### The problem:
Copy the records below word for word, from the first line through the line that contains "Black Friday Fashion Days", and leave out any pictures.

### Records for this exercise:
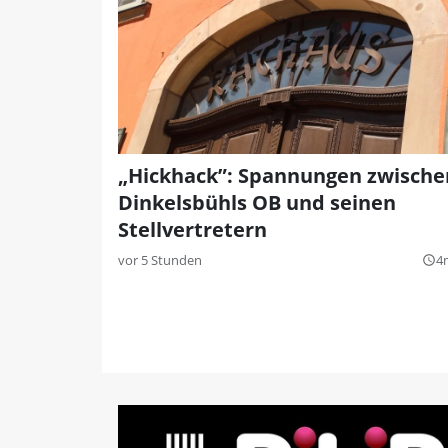
„Hickhack”: Spannungen zwische
Dinkelsbühls OB und seinen
Stellvertretern
vor 5 Stunden
4
query_builder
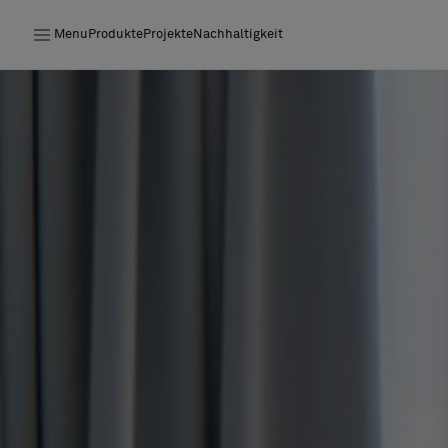
Menu
Produkte
Projekte
Nachhaltigkeit
Produkte
Projekte
Nachhaltigkeit
Installation
Instandhaltung
Designerkollaborationen
Stories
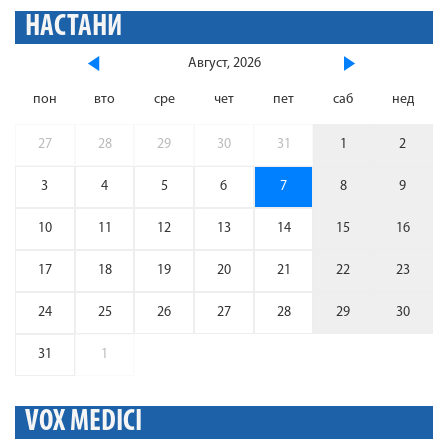
НАСТАНИ
Август, 2026
пон
вто
сре
чет
пет
саб
нед
27
28
29
30
31
1
2
3
4
5
6
7
8
9
10
11
12
13
14
15
16
17
18
19
20
21
22
23
24
25
26
27
28
29
30
31
1
VOX MEDICI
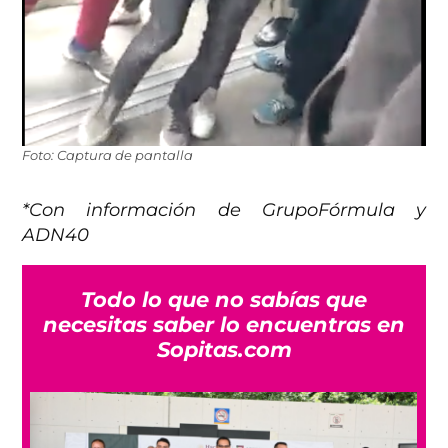
Foto: Captura de pantalla
*Con información de GrupoFórmula y
ADN40
Todo lo que no sabías que
necesitas saber lo encuentras en
Sopitas.com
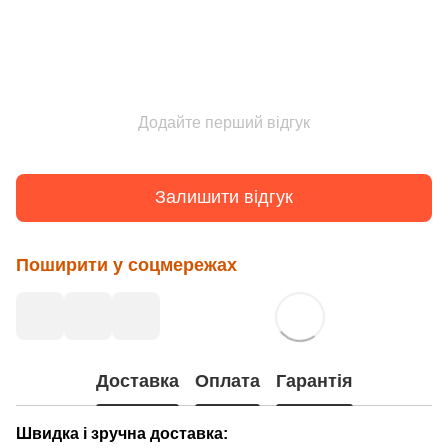
Додайте перший відгук
Залишити відгук
Поширити у соцмережах
Доставка
Оплата
Гарантія
Швидка і зручна доставка:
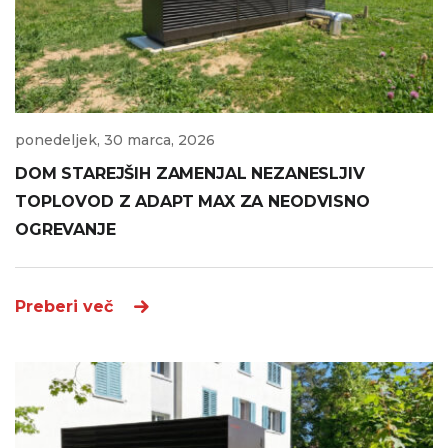
ponedeljek, 30 marca, 2026
DOM STAREJŠIH ZAMENJAL NEZANESLJIV
TOPLOVOD Z ADAPT MAX ZA NEODVISNO
OGREVANJE
Preberi več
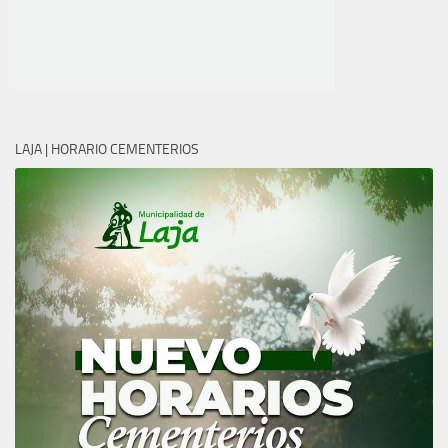
LAJA | HORARIO CEMENTERIOS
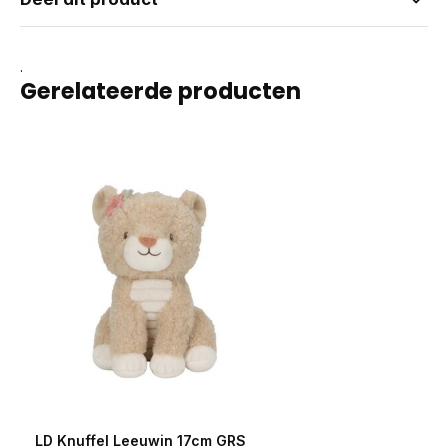
.
Gerelateerde producten
LD Knuffel Leeuwin 17cm GRS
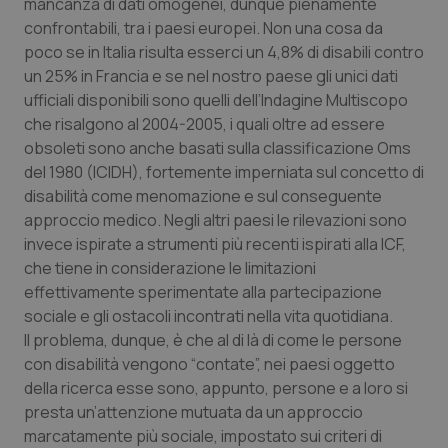
mancanza di dati omogenei, dunque pienamente
confrontabili, tra i paesi europei. Non una cosa da
Piemonte
HIV
poco se in Italia risulta esserci un 4,8% di disabili contro
un 25% in Francia e se nel nostro paese gli unici dati
Provincia Autonoma di Bolzano
Infezioni & Febbre
ufficiali disponibili sono quelli dell’Indagine Multiscopo
che risalgono al 2004-2005, i quali oltre ad essere
Provincia Autonoma di Trento
Ipertensione & Scompenso
obsoleti sono anche basati sulla classificazione Oms
del 1980 (ICIDH), fortemente imperniata sul concetto di
Puglia
Malattie rare
disabilità come menomazione e sul conseguente
approccio medico. Negli altri paesi le rilevazioni sono
Sardegna
Malattia di Crohn & Rettocolite Ulcerosa
invece ispirate a strumenti più recenti ispirati alla ICF,
che tiene in considerazione le limitazioni
effettivamente sperimentate alla partecipazione
Sicilia
Neuroscienze & patologie neurodegenerative
sociale e gli ostacoli incontrati nella vita quotidiana.
Il problema, dunque, è che al di là di come le persone
Toscana
Obesità
con disabilità vengono “contate”, nei paesi oggetto
della ricerca esse sono, appunto, persone e a loro si
Umbria
Oftalmologia
presta un’attenzione mutuata da un approccio
marcatamente più sociale, impostato sui criteri di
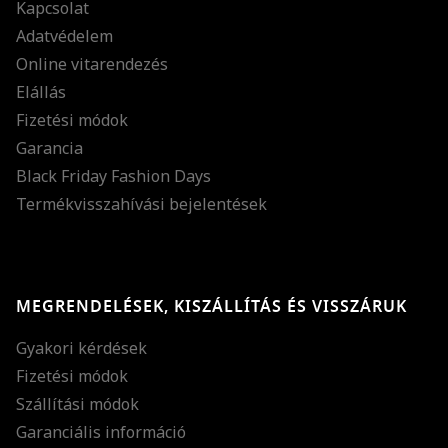
Kapcsolat
Adatvédelem
Online vitarendezés
Elállás
Fizetési módok
Garancia
Black Friday Fashion Days
Termékvisszahívási bejelentések
MEGRENDELÉSEK, KISZÁLLÍTÁS ÉS VISSZÁRUK
Gyakori kérdések
Fizetési módok
Szállítási módok
Garanciális információ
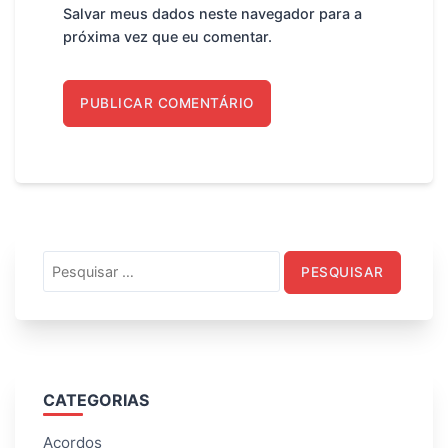
Salvar meus dados neste navegador para a
próxima vez que eu comentar.
Pesquisar
por:
CATEGORIAS
Acordos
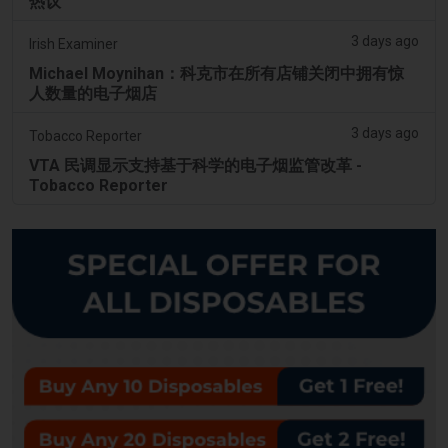
热议
3 days ago
Irish Examiner
Michael Moynihan：科克市在所有店铺关闭中拥有惊
人数量的电子烟店
3 days ago
Tobacco Reporter
VTA 民调显示支持基于科学的电子烟监管改革 -
Tobacco Reporter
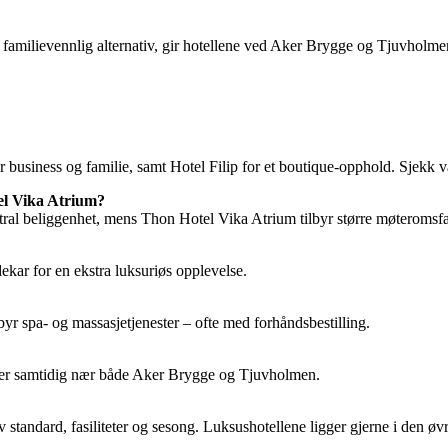
t familievennlig alternativ, gir hotellene ved Aker Brygge og Tjuvholmen
usiness og familie, samt Hotel Filip for et boutique-opphold. Sjekk vår 
el Vika Atrium?
l beliggenhet, mens Thon Hotel Vika Atrium tilbyr større møteromsfasil
ar for en ekstra luksuriøs opplevelse.
byr spa- og massasjetjenester – ofte med forhåndsbestilling.
 du er samtidig nær både Aker Brygge og Tjuvholmen.
standard, fasiliteter og sesong. Luksushotellene ligger gjerne i den øvr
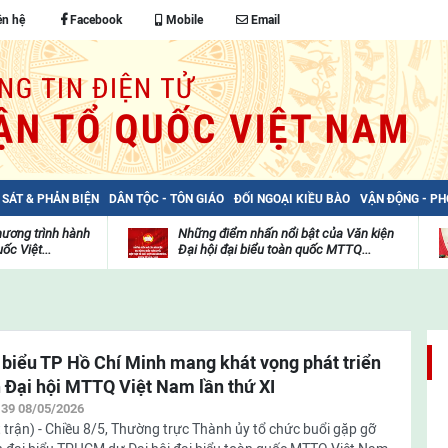
ên hệ
Facebook
Mobile
Email
 SÁT & PHẢN BIỆN
DÂN TỘC - TÔN GIÁO
ĐỐI NGOẠI KIỀU BÀO
VẬN ĐỘNG - P
hương trình hành
Những điểm nhấn nổi bật của Văn kiện
ốc Việt...
Đại hội đại biểu toàn quốc MTTQ...
Thư
H
viện
đ
video
c
m
t
 biểu TP Hồ Chí Minh mang khát vọng phát triển
 Đại hội MTTQ Việt Nam lần thứ XI
:39 08/05/2026
 trận) - Chiều 8/5, Thường trực Thành ủy tổ chức buổi gặp gỡ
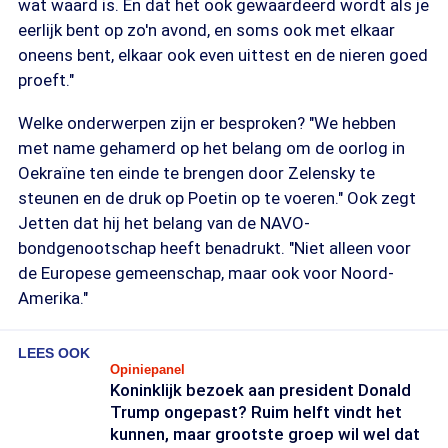
wat waard is. En dat het ook gewaardeerd wordt als je
eerlijk bent op zo'n avond, en soms ook met elkaar
oneens bent, elkaar ook even uittest en de nieren goed
proeft."
Welke onderwerpen zijn er besproken? "We hebben
met name gehamerd op het belang om de oorlog in
Oekraïne ten einde te brengen door Zelensky te
steunen en de druk op Poetin op te voeren." Ook zegt
Jetten dat hij het belang van de NAVO-
bondgenootschap heeft benadrukt. "Niet alleen voor
de Europese gemeenschap, maar ook voor Noord-
Amerika."
LEES OOK
Opiniepanel
Koninklijk bezoek aan president Donald
Trump ongepast? Ruim helft vindt het
kunnen, maar grootste groep wil wel dat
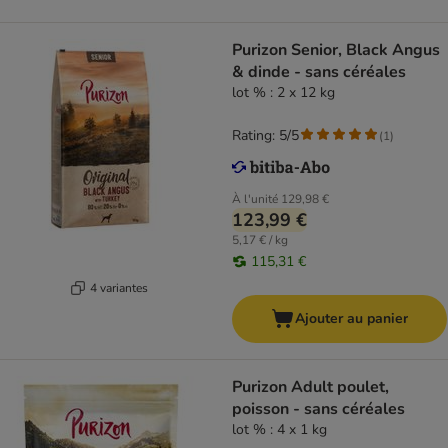
Purizon Senior, Black Angus
& dinde - sans céréales
lot % : 2 x 12 kg
Rating: 5/5
(
1
)
À l'unité
129,98 €
123,99 €
5,17 € / kg
115,31 €
4 variantes
Ajouter au panier
Purizon Adult poulet,
poisson - sans céréales
lot % : 4 x 1 kg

### Solution to the exercise:
„Hickhack”: Spannungen zwische
Dinkelsbühls OB und seinen
Stellvertretern
vor 5 Stunden
4
query_builder
Menu
Produkte
Projekte
Nachhaltigkeit
Produkte
Projekte
Nachhaltigkeit
Installation
Instandhaltung
Designerkollaborationen
Stories
НАСТАНИ
Август, 2026
пон
вто
сре
чет
пет
саб
нед
27
28
29
30
31
1
2
3
4
5
6
7
8
9
10
11
12
13
14
15
16
17
18
19
20
21
22
23
24
25
26
27
28
29
30
31
1
VOX MEDICI
Foto: Captura de pantalla
*Con información de GrupoFórmula y
ADN40
Todo lo que no sabías que
necesitas saber lo encuentras en
Sopitas.com
Додайте перший відгук
Залишити відгук
Поширити у соцмережах
Доставка
Оплата
Гарантія
Швидка і зручна доставка:
ponedeljek, 30 marca, 2026
DOM STAREJŠIH ZAMENJAL NEZANESLJIV
TOPLOVOD Z ADAPT MAX ZA NEODVISNO
OGREVANJE
Preberi več
LAJA | HORARIO CEMENTERIOS
.
Gerelateerde producten
LD Knuffel Leeuwin 17cm GRS
mancanza di dati omogenei, dunque pienamente
confrontabili, tra i paesi europei. Non una cosa da
Piemonte
HIV
poco se in Italia risulta esserci un 4,8% di disabili contro
un 25% in Francia e se nel nostro paese gli unici dati
Provincia Autonoma di Bolzano
Infezioni & Febbre
ufficiali disponibili sono quelli dell’Indagine Multiscopo
che risalgono al 2004-2005, i quali oltre ad essere
Provincia Autonoma di Trento
Ipertensione & Scompenso
obsoleti sono anche basati sulla classificazione Oms
del 1980 (ICIDH), fortemente imperniata sul concetto di
Puglia
Malattie rare
disabilità come menomazione e sul conseguente
approccio medico. Negli altri paesi le rilevazioni sono
Sardegna
Malattia di Crohn & Rettocolite Ulcerosa
invece ispirate a strumenti più recenti ispirati alla ICF,
che tiene in considerazione le limitazioni
effettivamente sperimentate alla partecipazione
Sicilia
Neuroscienze & patologie neurodegenerative
sociale e gli ostacoli incontrati nella vita quotidiana.
Il problema, dunque, è che al di là di come le persone
Toscana
Obesità
con disabilità vengono “contate”, nei paesi oggetto
della ricerca esse sono, appunto, persone e a loro si
Umbria
Oftalmologia
presta un’attenzione mutuata da un approccio
marcatamente più sociale, impostato sui criteri di
Kapcsolat
Adatvédelem
Online vitarendezés
Elállás
Fizetési módok
Garancia
Black Friday Fashion Days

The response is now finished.